Could you print the entries below exactly, starting at the line that contains "left hip: (329, 379)" and stopping after the last one?

(Joint position lists)
******
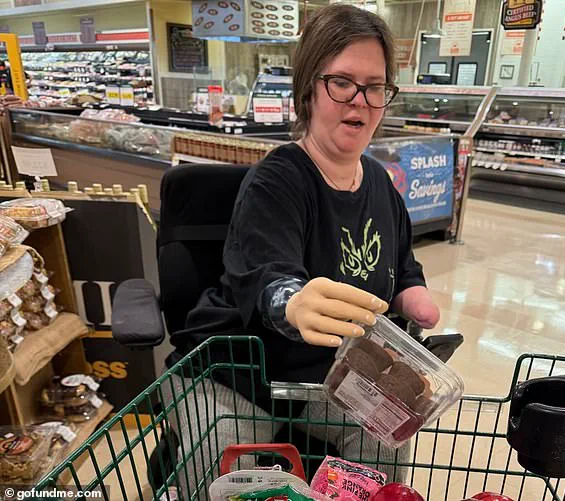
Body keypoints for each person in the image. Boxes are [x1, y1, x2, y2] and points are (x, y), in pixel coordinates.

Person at [165, 3, 440, 496]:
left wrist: (412, 294)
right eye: (342, 82)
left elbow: (401, 265)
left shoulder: (381, 185)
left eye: (375, 87)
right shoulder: (277, 180)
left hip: (329, 379)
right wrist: (292, 301)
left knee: (387, 434)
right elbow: (269, 278)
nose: (359, 101)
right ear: (309, 89)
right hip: (235, 372)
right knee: (222, 466)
******
* [Written answer]:
left hip: (329, 379)
right wrist: (292, 301)
left knee: (387, 434)
right elbow: (269, 278)
nose: (359, 101)
right ear: (309, 89)
right hip: (235, 372)
right knee: (222, 466)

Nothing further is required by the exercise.